──────── Data to examine
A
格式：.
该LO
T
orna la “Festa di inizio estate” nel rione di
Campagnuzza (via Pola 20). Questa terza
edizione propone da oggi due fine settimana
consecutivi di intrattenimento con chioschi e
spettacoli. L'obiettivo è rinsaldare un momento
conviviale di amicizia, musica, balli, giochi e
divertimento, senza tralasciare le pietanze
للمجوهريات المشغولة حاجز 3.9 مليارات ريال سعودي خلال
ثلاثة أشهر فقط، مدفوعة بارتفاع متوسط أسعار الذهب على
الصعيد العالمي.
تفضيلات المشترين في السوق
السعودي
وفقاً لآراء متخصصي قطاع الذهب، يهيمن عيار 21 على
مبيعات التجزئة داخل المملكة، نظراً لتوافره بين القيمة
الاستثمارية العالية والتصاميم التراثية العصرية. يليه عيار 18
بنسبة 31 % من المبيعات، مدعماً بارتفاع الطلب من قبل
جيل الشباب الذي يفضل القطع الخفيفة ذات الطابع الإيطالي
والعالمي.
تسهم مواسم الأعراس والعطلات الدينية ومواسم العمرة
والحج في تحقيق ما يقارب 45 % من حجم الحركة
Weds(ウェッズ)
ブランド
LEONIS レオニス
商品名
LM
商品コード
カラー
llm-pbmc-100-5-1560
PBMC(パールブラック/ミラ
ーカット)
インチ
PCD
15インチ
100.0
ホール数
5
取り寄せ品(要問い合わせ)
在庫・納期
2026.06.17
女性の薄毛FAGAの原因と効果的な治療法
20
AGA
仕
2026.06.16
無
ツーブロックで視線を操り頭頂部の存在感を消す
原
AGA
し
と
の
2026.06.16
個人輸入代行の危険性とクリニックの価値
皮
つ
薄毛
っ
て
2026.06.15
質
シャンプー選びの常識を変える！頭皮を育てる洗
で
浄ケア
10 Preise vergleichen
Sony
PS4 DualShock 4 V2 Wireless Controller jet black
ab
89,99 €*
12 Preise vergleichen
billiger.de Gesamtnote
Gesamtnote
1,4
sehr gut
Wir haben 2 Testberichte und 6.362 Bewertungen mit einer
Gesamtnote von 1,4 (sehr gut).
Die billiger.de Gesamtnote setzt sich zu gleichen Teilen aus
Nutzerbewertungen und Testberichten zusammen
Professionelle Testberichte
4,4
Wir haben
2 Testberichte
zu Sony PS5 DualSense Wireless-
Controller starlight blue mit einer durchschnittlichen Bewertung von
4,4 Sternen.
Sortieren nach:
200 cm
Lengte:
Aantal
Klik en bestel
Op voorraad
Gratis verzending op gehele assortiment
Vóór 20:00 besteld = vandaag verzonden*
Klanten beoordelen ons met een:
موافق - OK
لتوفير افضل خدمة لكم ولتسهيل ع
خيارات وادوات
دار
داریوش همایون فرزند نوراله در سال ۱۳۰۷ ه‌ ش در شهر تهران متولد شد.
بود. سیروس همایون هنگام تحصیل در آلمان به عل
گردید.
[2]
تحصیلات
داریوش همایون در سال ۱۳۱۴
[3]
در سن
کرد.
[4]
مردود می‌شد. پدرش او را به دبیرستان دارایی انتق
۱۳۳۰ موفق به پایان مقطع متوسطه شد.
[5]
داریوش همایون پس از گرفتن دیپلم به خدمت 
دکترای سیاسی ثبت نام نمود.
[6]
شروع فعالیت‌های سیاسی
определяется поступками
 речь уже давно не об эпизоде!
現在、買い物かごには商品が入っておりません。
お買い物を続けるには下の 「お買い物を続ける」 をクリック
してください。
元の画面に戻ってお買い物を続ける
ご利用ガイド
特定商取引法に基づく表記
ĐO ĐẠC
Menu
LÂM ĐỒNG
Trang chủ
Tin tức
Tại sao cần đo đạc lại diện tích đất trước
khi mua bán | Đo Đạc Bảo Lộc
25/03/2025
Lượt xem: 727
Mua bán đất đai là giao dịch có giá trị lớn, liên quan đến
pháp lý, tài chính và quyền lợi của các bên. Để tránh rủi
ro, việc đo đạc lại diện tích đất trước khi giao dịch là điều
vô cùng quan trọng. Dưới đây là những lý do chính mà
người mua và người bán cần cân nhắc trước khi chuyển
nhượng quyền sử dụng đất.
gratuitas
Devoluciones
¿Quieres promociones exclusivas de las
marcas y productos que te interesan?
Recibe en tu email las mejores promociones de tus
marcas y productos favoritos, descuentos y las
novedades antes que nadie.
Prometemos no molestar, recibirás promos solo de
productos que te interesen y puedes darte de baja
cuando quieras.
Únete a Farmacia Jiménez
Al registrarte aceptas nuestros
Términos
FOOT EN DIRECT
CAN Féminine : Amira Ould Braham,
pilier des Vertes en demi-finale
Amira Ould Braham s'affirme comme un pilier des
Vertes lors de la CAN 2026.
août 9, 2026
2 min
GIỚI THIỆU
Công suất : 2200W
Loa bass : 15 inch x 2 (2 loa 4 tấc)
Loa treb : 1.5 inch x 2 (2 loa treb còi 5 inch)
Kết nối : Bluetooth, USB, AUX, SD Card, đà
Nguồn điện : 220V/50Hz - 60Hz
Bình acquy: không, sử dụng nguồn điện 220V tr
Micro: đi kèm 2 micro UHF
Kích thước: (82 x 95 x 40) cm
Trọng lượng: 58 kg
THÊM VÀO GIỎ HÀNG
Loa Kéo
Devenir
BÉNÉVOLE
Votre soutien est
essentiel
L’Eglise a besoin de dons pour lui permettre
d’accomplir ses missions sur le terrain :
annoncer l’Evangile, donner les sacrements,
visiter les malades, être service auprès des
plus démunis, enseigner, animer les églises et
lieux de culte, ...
────────────────
When you reach the line with "PS4 DualShock 4" in the records above, start writing out lines exactly, and stop once the line with "marcas y productos favoritos, descuentos" has been written; include nothing else.

PS4 DualShock 4 V2 Wireless Controller jet black
ab
89,99 €*
12 Preise vergleichen
billiger.de Gesamtnote
Gesamtnote
1,4
sehr gut
Wir haben 2 Testberichte und 6.362 Bewertungen mit einer
Gesamtnote von 1,4 (sehr gut).
Die billiger.de Gesamtnote setzt sich zu gleichen Teilen aus
Nutzerbewertungen und Testberichten zusammen
Professionelle Testberichte
4,4
Wir haben
2 Testberichte
zu Sony PS5 DualSense Wireless-
Controller starlight blue mit einer durchschnittlichen Bewertung von
4,4 Sternen.
Sortieren nach:
200 cm
Lengte:
Aantal
Klik en bestel
Op voorraad
Gratis verzending op gehele assortiment
Vóór 20:00 besteld = vandaag verzonden*
Klanten beoordelen ons met een:
موافق - OK
لتوفير افضل خدمة لكم ولتسهيل ع
خيارات وادوات
دار
داریوش همایون فرزند نوراله در سال ۱۳۰۷ ه‌ ش در شهر تهران متولد شد.
بود. سیروس همایون هنگام تحصیل در آلمان به عل
گردید.
[2]
تحصیلات
داریوش همایون در سال ۱۳۱۴
[3]
در سن
کرد.
[4]
مردود می‌شد. پدرش او را به دبیرستان دارایی انتق
۱۳۳۰ موفق به پایان مقطع متوسطه شد.
[5]
داریوش همایون پس از گرفتن دیپلم به خدمت 
دکترای سیاسی ثبت نام نمود.
[6]
شروع فعالیت‌های سیاسی
определяется поступками
 речь уже давно не об эпизоде!
現在、買い物かごには商品が入っておりません。
お買い物を続けるには下の 「お買い物を続ける」 をクリック
してください。
元の画面に戻ってお買い物を続ける
ご利用ガイド
特定商取引法に基づく表記
ĐO ĐẠC
Menu
LÂM ĐỒNG
Trang chủ
Tin tức
Tại sao cần đo đạc lại diện tích đất trước
khi mua bán | Đo Đạc Bảo Lộc
25/03/2025
Lượt xem: 727
Mua bán đất đai là giao dịch có giá trị lớn, liên quan đến
pháp lý, tài chính và quyền lợi của các bên. Để tránh rủi
ro, việc đo đạc lại diện tích đất trước khi giao dịch là điều
vô cùng quan trọng. Dưới đây là những lý do chính mà
người mua và người bán cần cân nhắc trước khi chuyển
nhượng quyền sử dụng đất.
gratuitas
Devoluciones
¿Quieres promociones exclusivas de las
marcas y productos que te interesan?
Recibe en tu email las mejores promociones de tus
marcas y productos favoritos, descuentos y las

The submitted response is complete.